Excerpt:

::::::::

By Stephanie Clark 1:10PM GMT 22 Nov 2012
Bill Oddie looks about his leafy, charmingly untamed garden in a quiet corner of a north London suburb and counts. “There’s blue tit, grey tit, coal tit, robin, song thrush, five, blackbird, six, wood pigeon, seven, and so it goes on. Wren. I would think – jay, magpie – that there are about 15 species there now.” That’s just how many birds the Goodie/comedy actor/writer turned wildlife conservationist can see as we wend our way to his favourite space.
On the way, we pass his idiosyncratic planting schemes. There is the extensive garden gnome border, which adds, in gardening parlance, “billows of colour”, and further along, the Buddha bed: the different styles and sizes providing plenty of architectural interest. So far, so Goodie. Then finally, our destination: Bill’s beloved green shed, which has experienced a renaissance, after 25 years of falling apart.
“The shed was here when we moved in,” he recalls, “and, let’s face it, it was on the brink of collapse several times. I managed to go through the roof several times over the years, when I tried to mend it. But I wanted to use it, I wanted it dry; at one point I might have had the only water butt that was inside.”
Three or four months ago, help arrived. A friend with a firm supplying corporate planting, whom Bill, 71, had met through his wildlife interests, offered to create a green shed roof. When Bill pointed out that the shed was in a terrible state, the friend fixed that too.
Water-tight and snug, with a lick of paint and a flourishing roof of wild flowers, it is the perfect place to sit. Does he come out most nights when there’s decent weather?
“I do, because if it’s reasonable, and warm enough, I switch on the moth trap lamp. I come out here, just as it’s getting dark, and turn that on, and often just sit out here for 10 minutes and take in the dusk.”
The shed houses Bill’s bird seed supplies; for the record, he uses Haith’s. “I would be very happy to have some of their mixed seed with some milk on it, because it does look delicious,” he laughs.
A slightly rusty saxophone is a reminder of what Bill says is a lifelong, unsuccessful quest to learn the instrument; there are some timbales, cast-offs from his drum kit inside the house, decoy birds and a work bench. An old cupboard in vivid purple and green has a sweet back story: the small green handprints came from Rosie, 27, his daughter from his second marriage to children’s television writer and author Laura Beaumont, and resulted from an alarmingly close encounter between a very young Rosie and a tin of gloss paint.
It’s outside where the real fun starts. The façade is adorned with memorabilia; the space in front, with its little outdoor table and two fold-up chairs, is festooned with hurricane lanterns, fairy lights and light-sensitive lanterns planted in the Buddhist corner.
“It does look very nice, the lights are always on,” says Bill, who sits out with the special bulb of his moth trap on, admiring the different species he sees. Later he will identify and carefully re-release them. “You can see it from the house and it looks lovely.”
It’s also a place to heal from bouts of bipolar depression.
“I had a really, really bad year, around three years ago now, I was in hospital a couple of times, and I was home a lot. I wouldn’t get up at all a lot of the time, but when I did manage to get up, one of the few places I could feel reasonably secure in was the garden, there’s no doubt about that.”
Recovered, his thirst for explaining the importance of wildlife preservation is undiminished. A return to comedy writing is firmly ruled out, but he still judges success or failure in comedy terms.
“I was giving this Save the Whales presentation a little while ago, and I came away thinking, 'Well that didn’t go very well, I didn’t get a laugh’.”

::::::::

Questions to answer:
- a) Summarize the article about Bill Oddie's shed in two sentences.
- b) Rewrite the part of the article about Bill Oddie's shed from "By Stephanie Clark" up to and including "his favourite space.", putting "nature campaigner" in place of "wildlife conservationist".
Rely only on the article about Bill Oddie's shed.

::::::::

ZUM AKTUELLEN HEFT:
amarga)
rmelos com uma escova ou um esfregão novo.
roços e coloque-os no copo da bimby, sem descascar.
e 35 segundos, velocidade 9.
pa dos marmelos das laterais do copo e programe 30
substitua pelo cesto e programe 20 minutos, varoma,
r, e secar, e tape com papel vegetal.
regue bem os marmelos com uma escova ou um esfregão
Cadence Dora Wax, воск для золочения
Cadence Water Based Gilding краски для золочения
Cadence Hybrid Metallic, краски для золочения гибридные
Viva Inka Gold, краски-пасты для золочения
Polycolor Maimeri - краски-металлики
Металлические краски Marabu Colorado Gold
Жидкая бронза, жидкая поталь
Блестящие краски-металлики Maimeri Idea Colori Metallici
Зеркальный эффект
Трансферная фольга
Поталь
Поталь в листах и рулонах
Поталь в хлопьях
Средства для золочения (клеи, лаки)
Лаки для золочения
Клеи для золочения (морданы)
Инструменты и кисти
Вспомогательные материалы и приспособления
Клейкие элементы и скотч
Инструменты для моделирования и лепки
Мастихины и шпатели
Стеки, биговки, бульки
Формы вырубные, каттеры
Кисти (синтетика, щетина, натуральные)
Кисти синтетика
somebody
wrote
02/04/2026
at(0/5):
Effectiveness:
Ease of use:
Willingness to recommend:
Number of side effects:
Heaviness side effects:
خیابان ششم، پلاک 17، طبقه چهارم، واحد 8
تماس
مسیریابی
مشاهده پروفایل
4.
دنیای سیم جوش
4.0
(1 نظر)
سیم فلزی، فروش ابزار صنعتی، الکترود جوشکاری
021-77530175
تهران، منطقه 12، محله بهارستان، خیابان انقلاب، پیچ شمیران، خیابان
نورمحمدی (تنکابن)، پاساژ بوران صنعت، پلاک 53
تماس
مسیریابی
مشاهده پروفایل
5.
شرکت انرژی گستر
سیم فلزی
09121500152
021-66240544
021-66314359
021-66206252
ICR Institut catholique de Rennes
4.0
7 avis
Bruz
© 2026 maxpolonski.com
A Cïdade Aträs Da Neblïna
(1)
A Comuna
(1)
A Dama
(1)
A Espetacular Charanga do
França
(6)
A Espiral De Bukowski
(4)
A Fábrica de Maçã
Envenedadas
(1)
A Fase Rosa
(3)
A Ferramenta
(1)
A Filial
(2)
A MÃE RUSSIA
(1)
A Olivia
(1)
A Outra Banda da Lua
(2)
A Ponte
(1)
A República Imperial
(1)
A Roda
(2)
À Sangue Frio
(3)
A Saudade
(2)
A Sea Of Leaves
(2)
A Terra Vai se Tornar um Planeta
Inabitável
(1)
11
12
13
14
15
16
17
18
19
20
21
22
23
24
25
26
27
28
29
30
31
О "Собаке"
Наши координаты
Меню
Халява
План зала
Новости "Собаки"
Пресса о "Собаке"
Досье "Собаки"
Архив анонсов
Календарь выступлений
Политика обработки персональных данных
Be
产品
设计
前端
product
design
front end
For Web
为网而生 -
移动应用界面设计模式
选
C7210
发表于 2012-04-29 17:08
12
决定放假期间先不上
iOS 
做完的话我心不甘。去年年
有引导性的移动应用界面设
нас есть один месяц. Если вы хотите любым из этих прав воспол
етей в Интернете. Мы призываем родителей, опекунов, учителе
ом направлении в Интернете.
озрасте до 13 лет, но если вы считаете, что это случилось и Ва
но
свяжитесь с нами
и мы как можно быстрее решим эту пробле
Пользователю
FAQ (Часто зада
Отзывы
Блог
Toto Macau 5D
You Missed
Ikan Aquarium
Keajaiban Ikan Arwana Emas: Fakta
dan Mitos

::::::::

Solved tasks:
- a) Bill Oddie, 71, has a green shed in his north London garden that a friend with a corporate planting firm repaired and gave a wild-flower roof after it had spent 25 years falling apart. He sits out there at dusk with his moth trap lamp on, found the garden one of the few places he felt reasonably secure during a bad spell of bipolar depression, and is still eager to explain the importance of wildlife preservation.

- b)
By Stephanie Clark 1:10PM GMT 22 Nov 2012
Bill Oddie looks about his leafy, charmingly untamed garden in a quiet corner of a north London suburb and counts. “There’s blue tit, grey tit, coal tit, robin, song thrush, five, blackbird, six, wood pigeon, seven, and so it goes on. Wren. I would think – jay, magpie – that there are about 15 species there now.” That’s just how many birds the Goodie/comedy actor/writer turned nature campaigner can see as we wend our way to his favourite space.